Going down the data below, set down exactly the line with "If you have" and each line after it through the line with "4824 Fraser St, Vancouver, BC V5V 4H4"; no other lines.

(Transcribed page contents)
━━━━━━━━━━━━━━━━━━━━
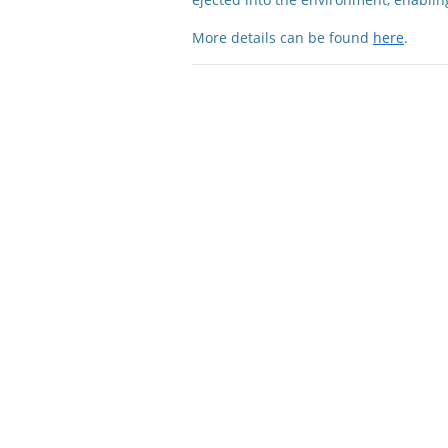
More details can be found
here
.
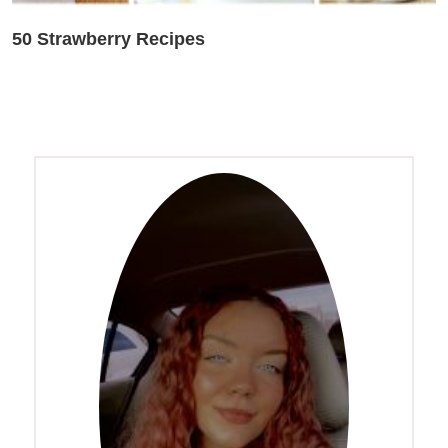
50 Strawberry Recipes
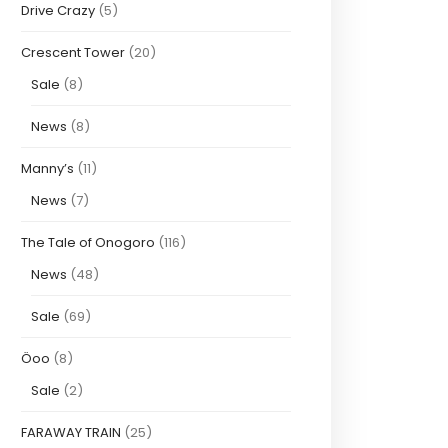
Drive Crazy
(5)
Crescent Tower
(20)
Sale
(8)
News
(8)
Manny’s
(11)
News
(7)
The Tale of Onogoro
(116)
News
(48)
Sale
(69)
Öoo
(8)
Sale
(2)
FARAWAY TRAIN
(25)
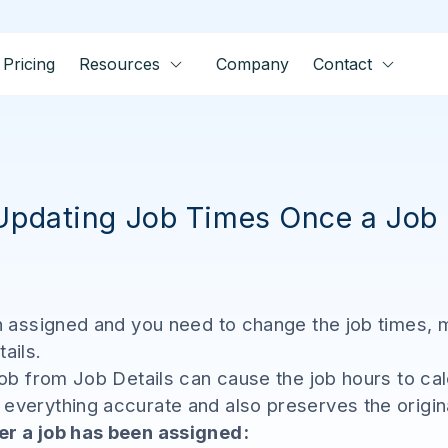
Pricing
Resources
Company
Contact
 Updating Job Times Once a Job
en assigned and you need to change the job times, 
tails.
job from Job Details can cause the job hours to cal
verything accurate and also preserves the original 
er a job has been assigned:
━━━━━━━━━━━━━━━━━━━━
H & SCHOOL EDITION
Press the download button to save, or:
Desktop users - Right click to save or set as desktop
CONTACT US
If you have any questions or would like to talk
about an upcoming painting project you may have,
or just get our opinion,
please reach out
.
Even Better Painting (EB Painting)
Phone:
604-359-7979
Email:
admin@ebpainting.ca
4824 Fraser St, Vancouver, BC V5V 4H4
━━━━━━━━━━━━━━━━━━━━
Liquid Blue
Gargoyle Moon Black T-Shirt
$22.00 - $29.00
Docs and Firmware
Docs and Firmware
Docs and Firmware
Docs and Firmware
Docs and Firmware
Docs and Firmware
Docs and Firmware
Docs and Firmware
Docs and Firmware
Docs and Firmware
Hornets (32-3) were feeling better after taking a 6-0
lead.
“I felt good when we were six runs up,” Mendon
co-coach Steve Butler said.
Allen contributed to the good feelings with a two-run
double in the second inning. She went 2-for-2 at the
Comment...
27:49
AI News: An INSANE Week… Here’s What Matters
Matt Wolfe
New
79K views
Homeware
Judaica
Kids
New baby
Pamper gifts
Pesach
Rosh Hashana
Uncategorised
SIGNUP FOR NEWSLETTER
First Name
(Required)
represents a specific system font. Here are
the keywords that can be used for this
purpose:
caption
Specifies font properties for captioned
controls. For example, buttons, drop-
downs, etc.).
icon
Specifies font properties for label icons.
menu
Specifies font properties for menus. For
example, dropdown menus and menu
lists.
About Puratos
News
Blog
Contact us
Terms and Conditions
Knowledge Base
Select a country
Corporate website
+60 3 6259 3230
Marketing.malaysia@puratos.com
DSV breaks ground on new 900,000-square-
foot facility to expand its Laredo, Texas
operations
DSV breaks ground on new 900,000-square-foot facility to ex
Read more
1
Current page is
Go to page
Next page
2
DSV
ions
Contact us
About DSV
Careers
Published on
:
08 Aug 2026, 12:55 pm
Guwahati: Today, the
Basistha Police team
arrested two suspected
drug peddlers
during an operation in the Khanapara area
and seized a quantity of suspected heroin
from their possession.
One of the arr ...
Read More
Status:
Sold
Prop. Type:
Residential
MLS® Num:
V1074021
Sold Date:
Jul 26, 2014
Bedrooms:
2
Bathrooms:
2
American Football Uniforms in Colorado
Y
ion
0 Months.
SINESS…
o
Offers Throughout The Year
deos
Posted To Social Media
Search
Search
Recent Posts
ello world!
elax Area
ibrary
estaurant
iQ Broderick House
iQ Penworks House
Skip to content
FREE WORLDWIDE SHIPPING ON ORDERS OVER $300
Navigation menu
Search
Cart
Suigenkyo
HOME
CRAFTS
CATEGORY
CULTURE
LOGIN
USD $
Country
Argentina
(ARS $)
━━━━━━━━━━━━━━━━━━━━
▶ **EXPECTED ANSWER**:
If you have any questions or would like to talk
about an upcoming painting project you may have,
or just get our opinion,
please reach out
.
Even Better Painting (EB Painting)
Phone:
604-359-7979
Email:
admin@ebpainting.ca
4824 Fraser St, Vancouver, BC V5V 4H4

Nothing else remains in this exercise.